## Problem requirements:
Omit every picture. Return all other data as it stands.
(Beginning of Given records)
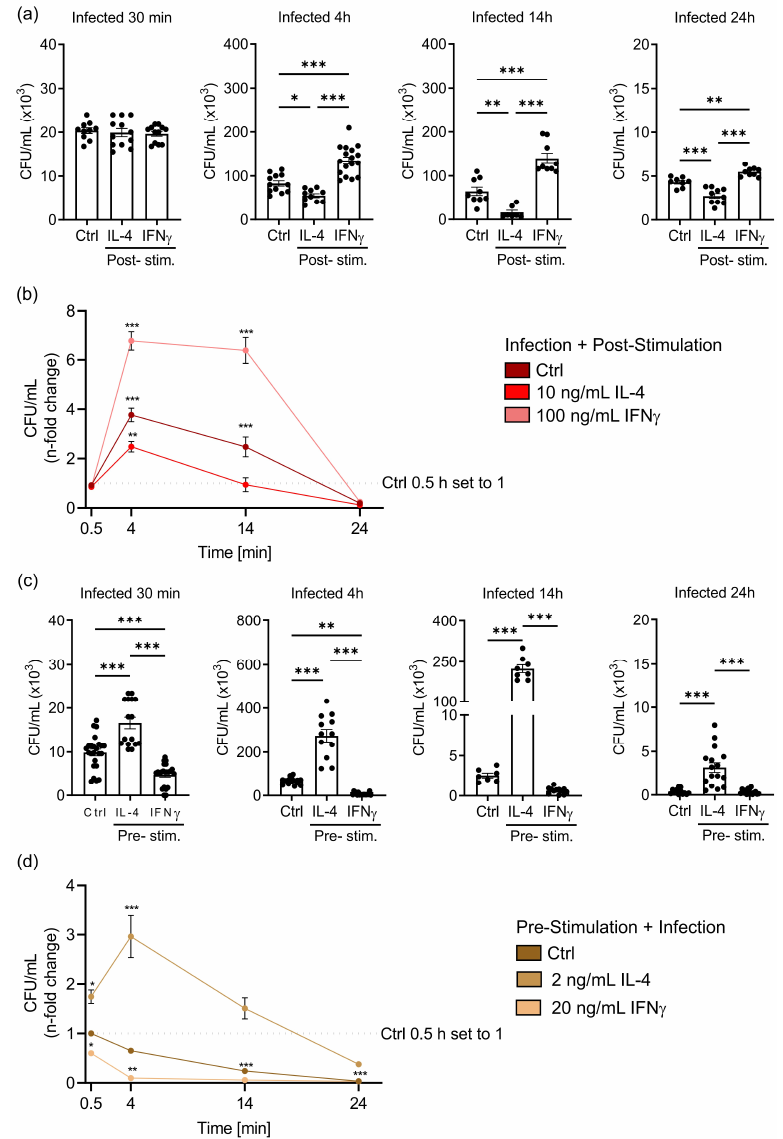
Figure 2. IL-4 stimulation of macrophages before or after infection determines the control of Salmonella infection. Unpolarised BMDM and pre-stimulated polarised BMDM (2 ng/mL IL-4 or 20 ng/mL IFN γ ) were infected with S .tm for 1 h. Unpolarised cells were then stimulated (post-stimulation) with 10 ng/mL IL-4, 100 ng/mL IFN γ as indicated or left unstimulated. Differences between colony-forming units (CFU) were analysed. ( a ) Uptake of S .tm (Infected 30 min) and quantification of intracellular CFU in post-stimulated macrophages (Infected 4 h, 14 h, and 24 h). ( b ) Normalized intracellular CFU over time in post-stimulated BMDM. ( c ) Uptake of S .tm in pre-stimulated BMDM and killing capacity over the course of 24 h. ( d ) Normalized intracellular CFU over time in pre-stimulated BMDM. Statistical significance was determined by one-way ANOVA with Tukey post hoc test (a + c) and by two-way ANOVA with Tukey post hoc tests (b + d). * p -value < 0.05; ** p -value < 0.01; *** p -value < 0.001. Representative data (mean ± SEM) from three independent experiments performed in technical triplicates or quadruplicates are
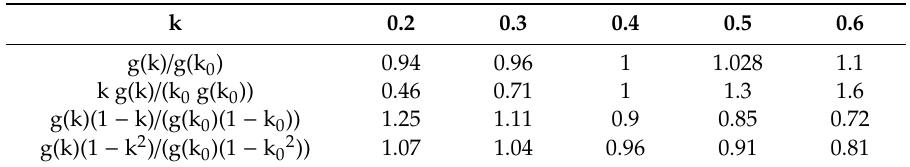
Table 1. Relative values of the main IPT electromagnetic parameters at coupling factor k in a range of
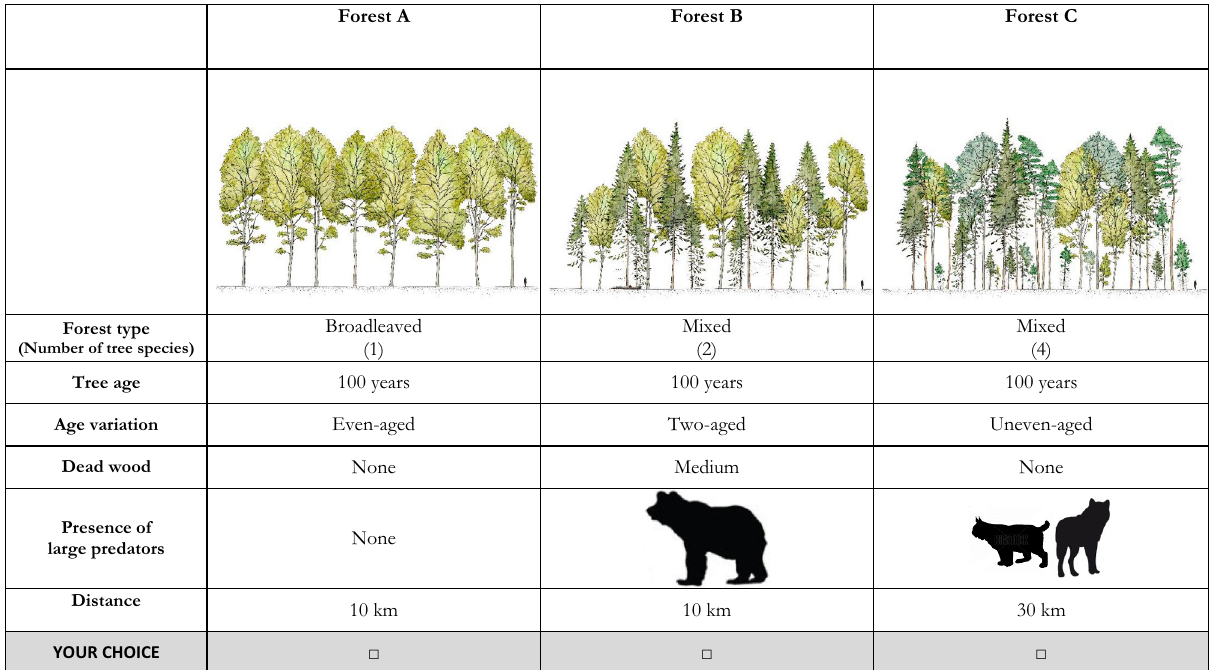
Figure 1. Example of card used in the choice experiment for assessing the preference for forest attributes in Poland and Norway, where the respondents had to select one single option.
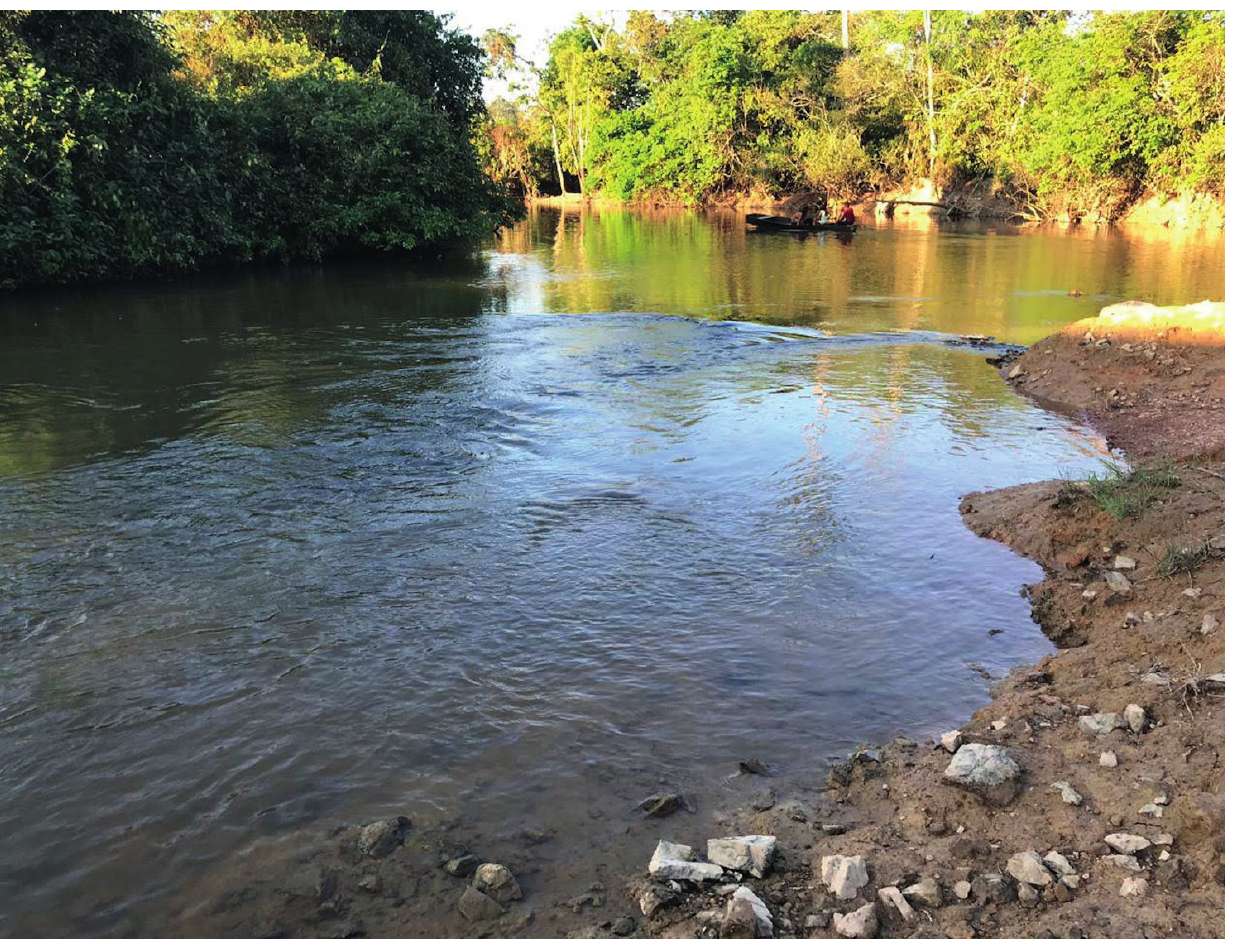
FIGURE 15 | Type locality of Corydoras psamathos , the igarapé Santa Júlia, a tributary to the rio Jamanxim, rio Tapajós basin in Pará State,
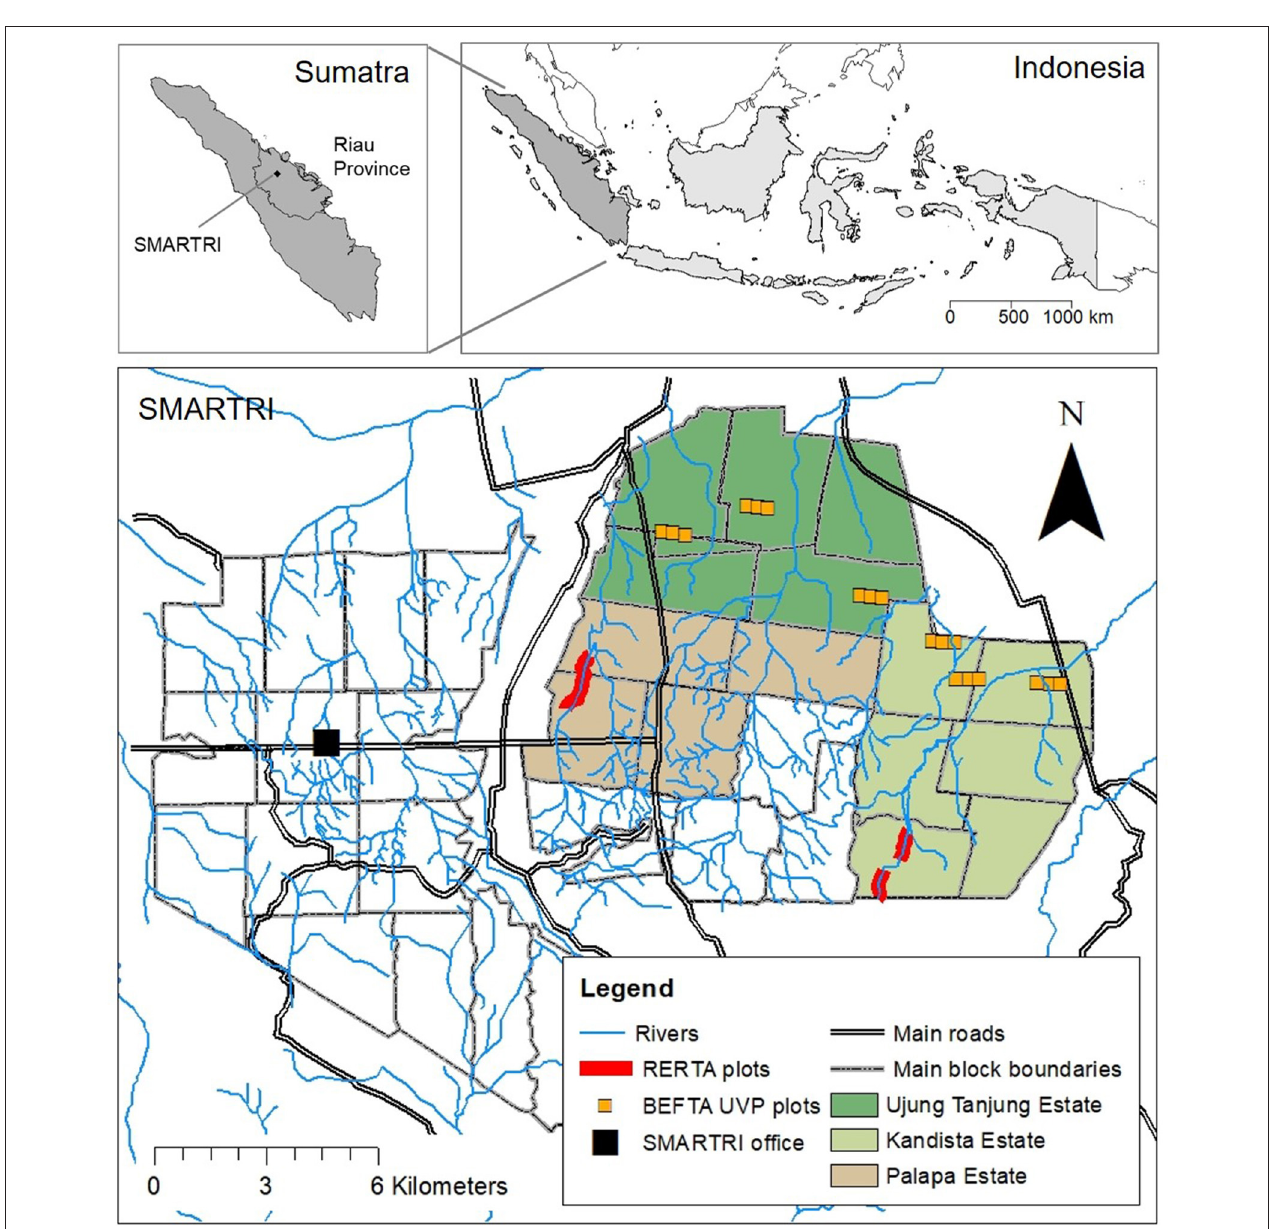
FIGURE 1 | Maps to show the location of our experimental plots within the SMARTRI landscape and within Sumatra and Indonesia. BEFTA Understory Vegetation Project (UVP) plots are set up in triplets across Ujung Tanjung and Kandista Estates; RERTA 1 is set up in Palapa Estate; and RERTA 2 is set up in Kandista Estate. Maps were made using ArcMap 10.5.1 [Environmental Systems Research Institute (ESRI), 2017], library “maps” in R statistical package (Brownrigg, 2016; R Core Team, 2017), and with reference to maps produced by Sinar Mas. palms are planted in rows ∼ 8 m apart. Rows are staggered so that neighbouring palms are arranged in a triangular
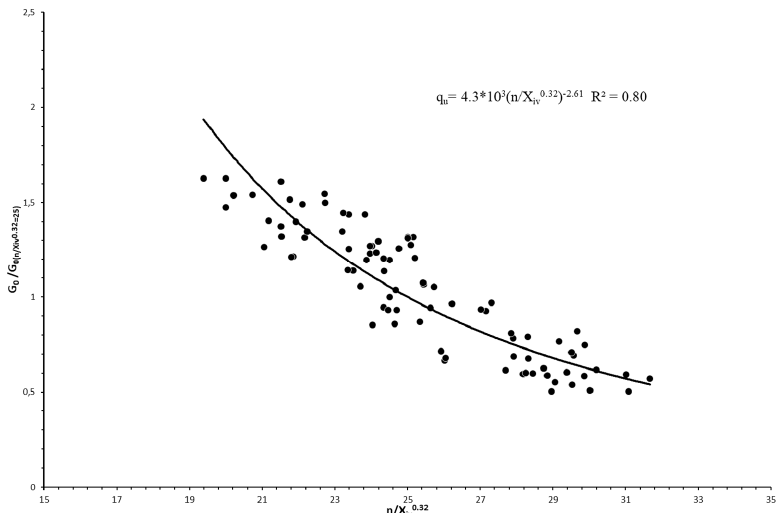
Figure 10. Normalization of initial shear modulus (G 0 ) (for the whole range of η /X iv0.32 ) by dividing G 0 at η /X iv0.32 = 25, considering all studied blends.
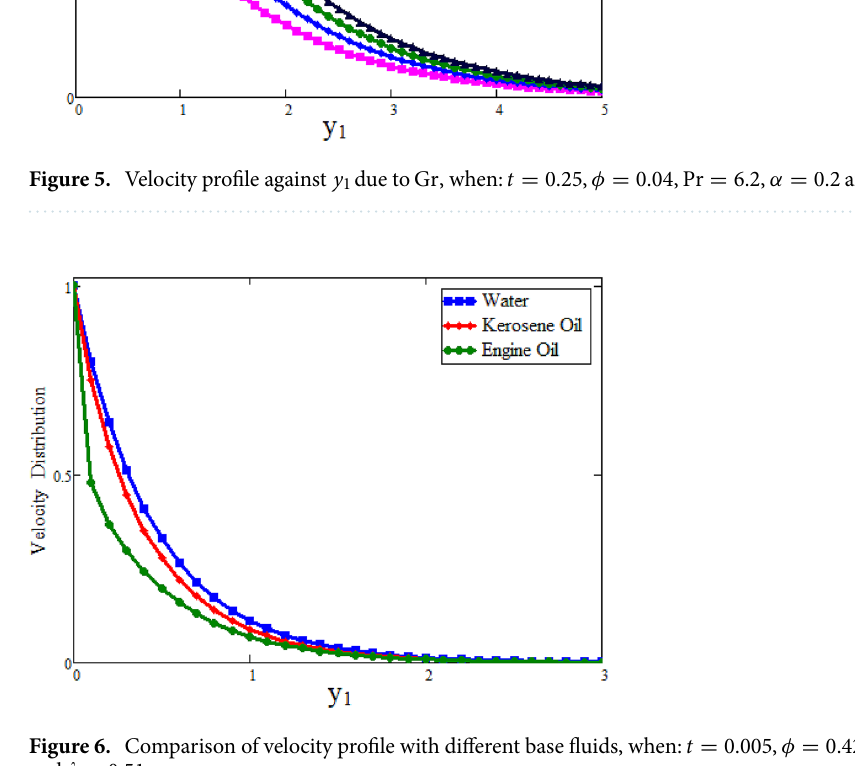
Figure 6. Comparison of velocity profile with different base fluids, when: t = 0.005 , φ = 0.42 , Gr = 5 , α = 0.1 and (cid:31) = 0.51.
(End of Given records)
## Output for this task:
Figure 2. IL-4 stimulation of macrophages before or after infection determines the control of Salmonella infection. Unpolarised BMDM and pre-stimulated polarised BMDM (2 ng/mL IL-4 or 20 ng/mL IFN γ ) were infected with S .tm for 1 h. Unpolarised cells were then stimulated (post-stimulation) with 10 ng/mL IL-4, 100 ng/mL IFN γ as indicated or left unstimulated. Differences between colony-forming units (CFU) were analysed. ( a ) Uptake of S .tm (Infected 30 min) and quantification of intracellular CFU in post-stimulated macrophages (Infected 4 h, 14 h, and 24 h). ( b ) Normalized intracellular CFU over time in post-stimulated BMDM. ( c ) Uptake of S .tm in pre-stimulated BMDM and killing capacity over the course of 24 h. ( d ) Normalized intracellular CFU over time in pre-stimulated BMDM. Statistical significance was determined by one-way ANOVA with Tukey post hoc test (a + c) and by two-way ANOVA with Tukey post hoc tests (b + d). * p -value < 0.05; ** p -value < 0.01; *** p -value < 0.001. Representative data (mean ± SEM) from three independent experiments performed in technical triplicates or quadruplicates are
Table 1. Relative values of the main IPT electromagnetic parameters at coupling factor k in a range of
Figure 1. Example of card used in the choice experiment for assessing the preference for forest attributes in Poland and Norway, where the respondents had to select one single option.
FIGURE 15 | Type locality of Corydoras psamathos , the igarapé Santa Júlia, a tributary to the rio Jamanxim, rio Tapajós basin in Pará State,
FIGURE 1 | Maps to show the location of our experimental plots within the SMARTRI landscape and within Sumatra and Indonesia. BEFTA Understory Vegetation Project (UVP) plots are set up in triplets across Ujung Tanjung and Kandista Estates; RERTA 1 is set up in Palapa Estate; and RERTA 2 is set up in Kandista Estate. Maps were made using ArcMap 10.5.1 [Environmental Systems Research Institute (ESRI), 2017], library “maps” in R statistical package (Brownrigg, 2016; R Core Team, 2017), and with reference to maps produced by Sinar Mas. palms are planted in rows ∼ 8 m apart. Rows are staggered so that neighbouring palms are arranged in a triangular
Figure 10. Normalization of initial shear modulus (G 0 ) (for the whole range of η /X iv0.32 ) by dividing G 0 at η /X iv0.32 = 25, considering all studied blends.
Figure 6. Comparison of velocity profile with different base fluids, when: t = 0.005 , φ = 0.42 , Gr = 5 , α = 0.1 and (cid:31) = 0.51.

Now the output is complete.